[Stored data entries]
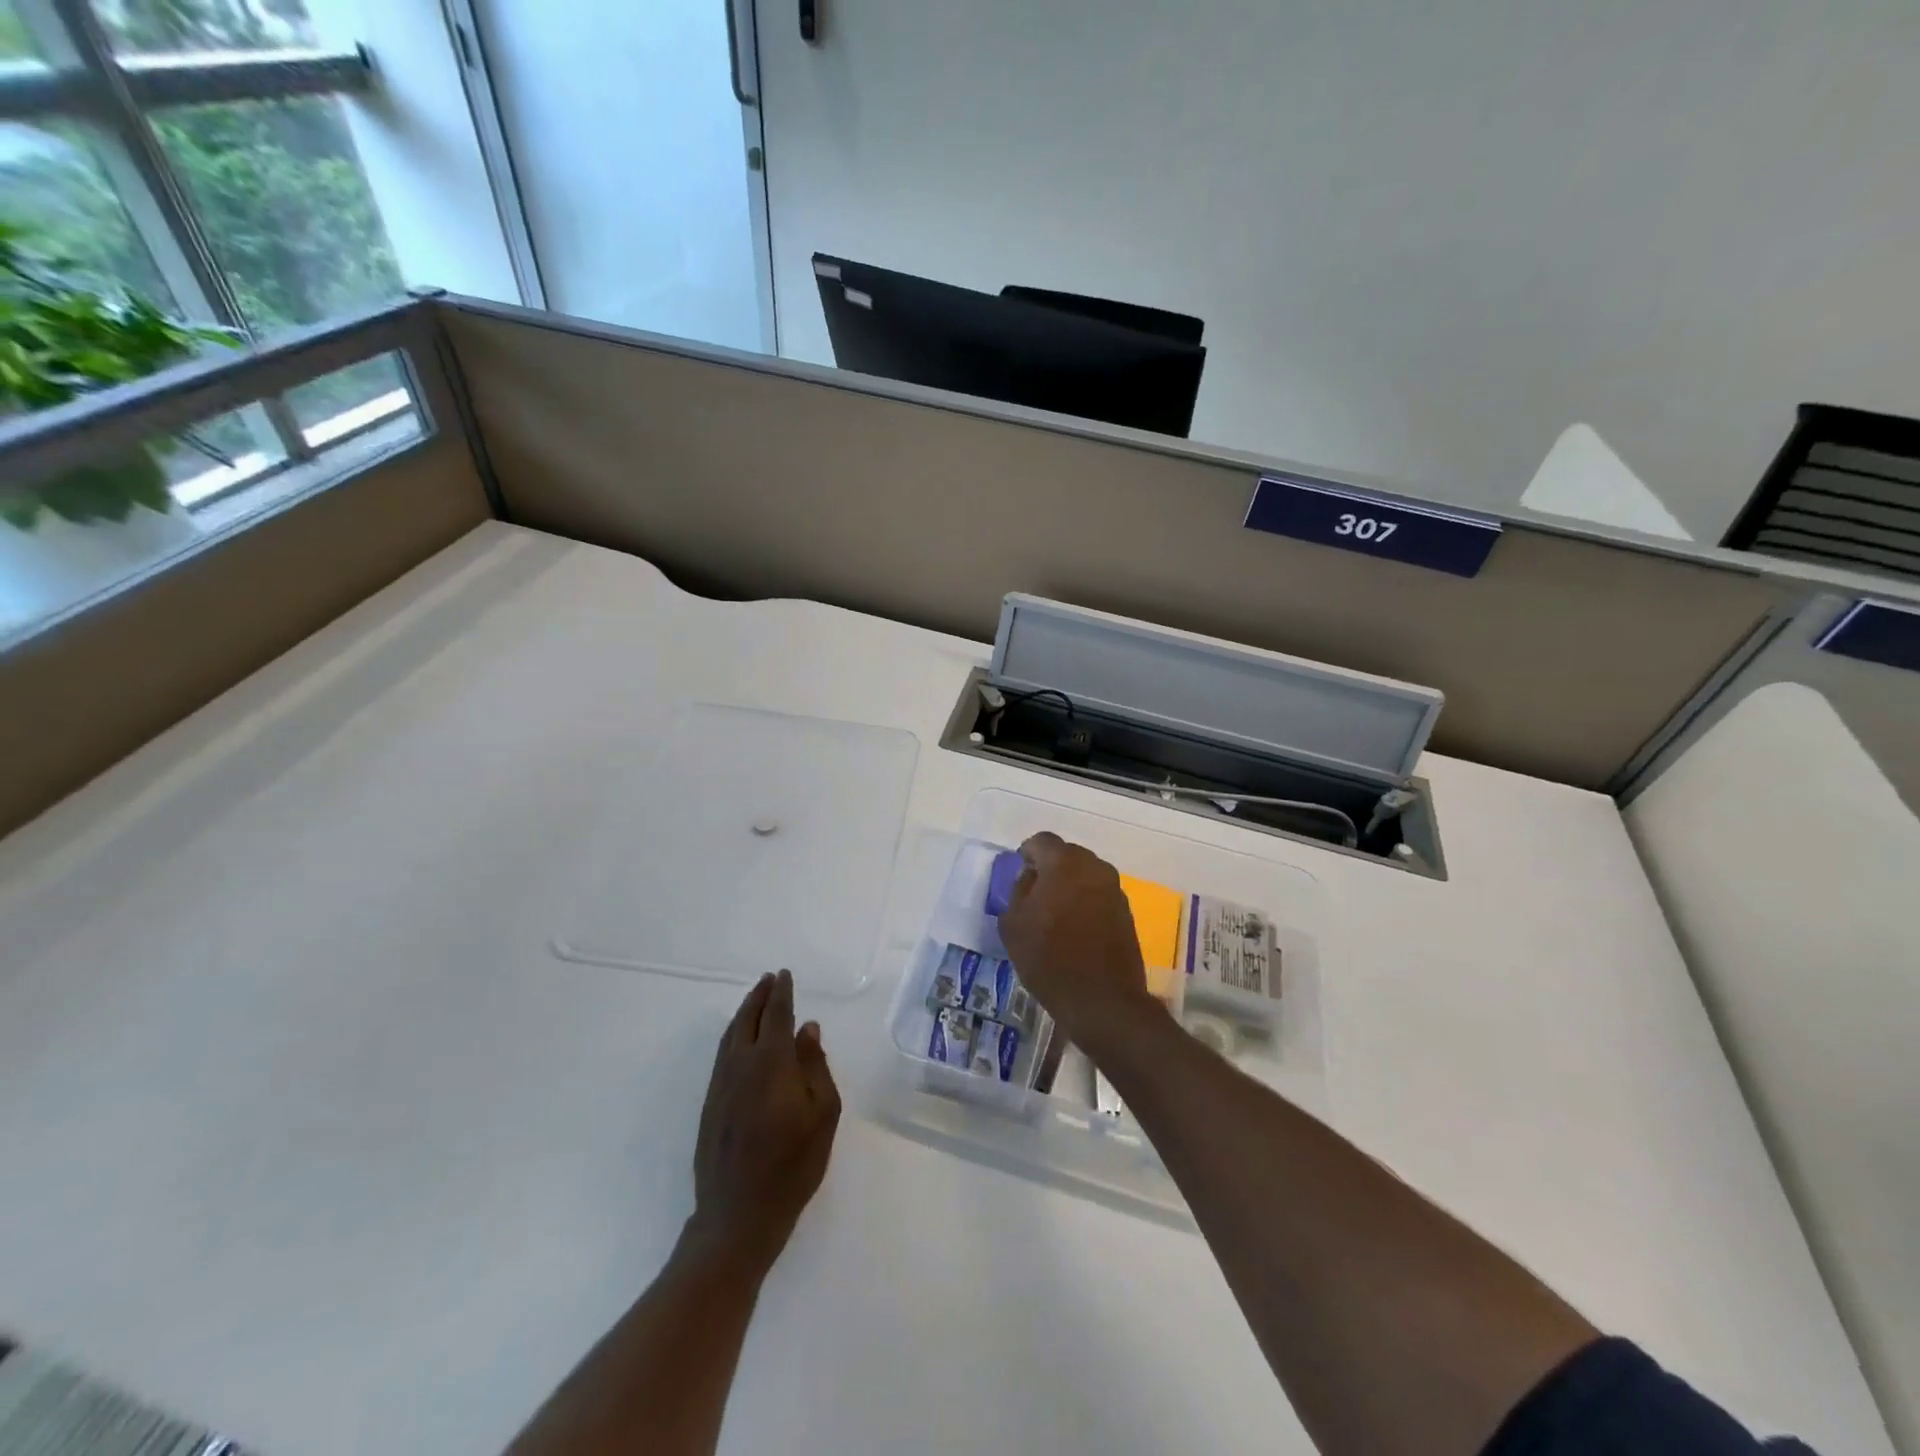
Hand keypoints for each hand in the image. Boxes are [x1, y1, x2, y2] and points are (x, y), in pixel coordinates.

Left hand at [686, 970, 840, 1276]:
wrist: (739, 1215)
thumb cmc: (793, 1165)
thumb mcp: (823, 1114)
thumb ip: (815, 1066)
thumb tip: (807, 1029)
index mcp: (771, 1063)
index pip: (776, 1015)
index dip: (781, 993)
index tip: (784, 975)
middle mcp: (741, 1065)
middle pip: (748, 1019)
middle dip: (759, 996)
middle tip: (769, 979)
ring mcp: (721, 1085)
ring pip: (731, 1035)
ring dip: (744, 1013)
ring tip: (755, 1000)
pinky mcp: (710, 1104)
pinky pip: (722, 1055)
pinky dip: (732, 1035)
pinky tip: (739, 1039)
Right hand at [997, 832, 1158, 1051]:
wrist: (1102, 1000)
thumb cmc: (1048, 958)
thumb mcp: (1013, 924)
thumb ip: (1018, 891)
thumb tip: (1030, 877)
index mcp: (1064, 862)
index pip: (1041, 841)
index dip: (1027, 855)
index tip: (1020, 875)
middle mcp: (1094, 867)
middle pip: (1066, 855)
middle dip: (1050, 869)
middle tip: (1035, 896)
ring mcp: (1114, 889)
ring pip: (1085, 875)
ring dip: (1070, 886)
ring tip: (1055, 915)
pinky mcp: (1126, 912)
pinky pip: (1099, 895)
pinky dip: (1086, 903)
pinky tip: (1075, 929)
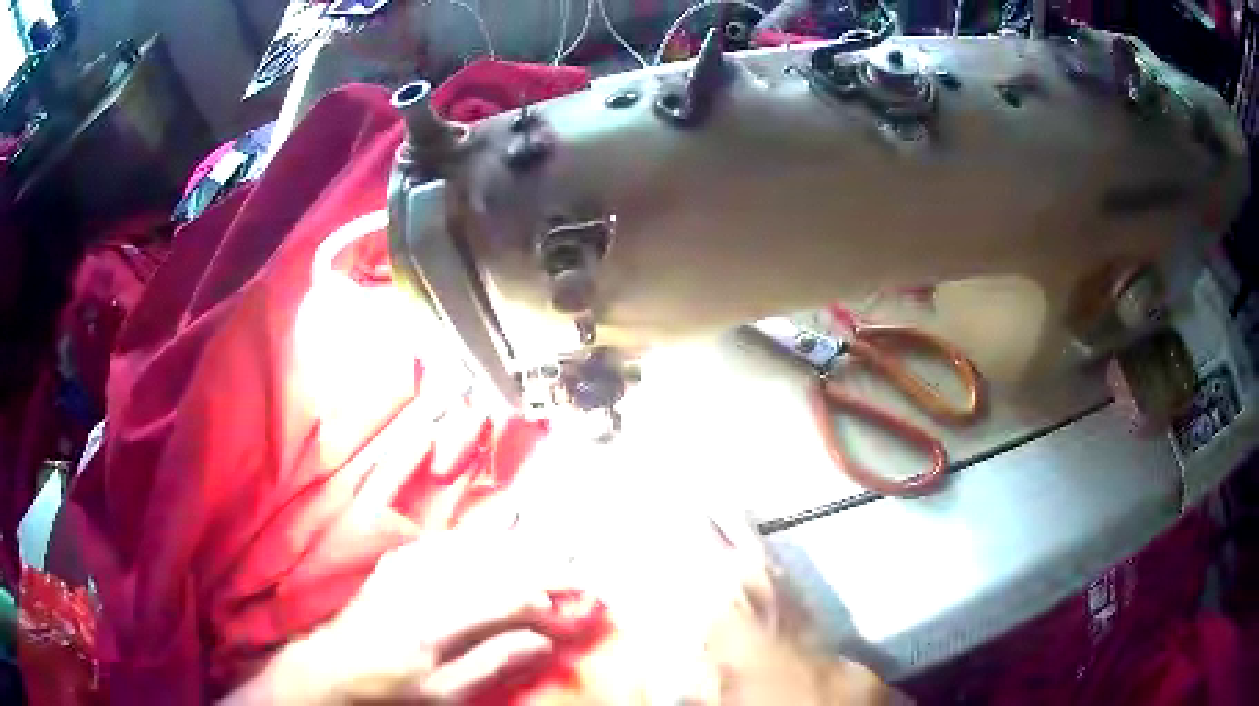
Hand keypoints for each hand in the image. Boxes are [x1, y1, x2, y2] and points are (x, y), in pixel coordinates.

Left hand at [221, 530, 603, 704]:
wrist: (330, 669)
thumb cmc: (390, 689)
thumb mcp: (443, 695)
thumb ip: (491, 665)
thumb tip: (541, 642)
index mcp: (438, 623)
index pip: (506, 600)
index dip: (548, 603)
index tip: (577, 610)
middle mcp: (424, 586)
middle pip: (494, 567)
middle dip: (541, 569)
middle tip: (576, 573)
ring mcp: (406, 571)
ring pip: (471, 548)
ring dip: (513, 550)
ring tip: (544, 553)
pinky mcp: (394, 567)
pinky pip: (441, 544)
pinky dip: (473, 541)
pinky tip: (488, 542)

**EXERCISE REQUIREMENTS**
For the word "index", find every line in the data that holds it and copy that line.

**SOLUTION FOR THIS EXERCISE**
index mcp: (771, 1063)
index pip: (776, 1015)
index dip: (781, 993)
index tip: (784, 975)
index mcp: (1064, 862)
index pip: (1041, 841)
index dip: (1027, 855)
index tip: (1020, 875)
index mcp: (438, 623)
index pip: (506, 600)
index dip: (548, 603)
index tip: (577, 610)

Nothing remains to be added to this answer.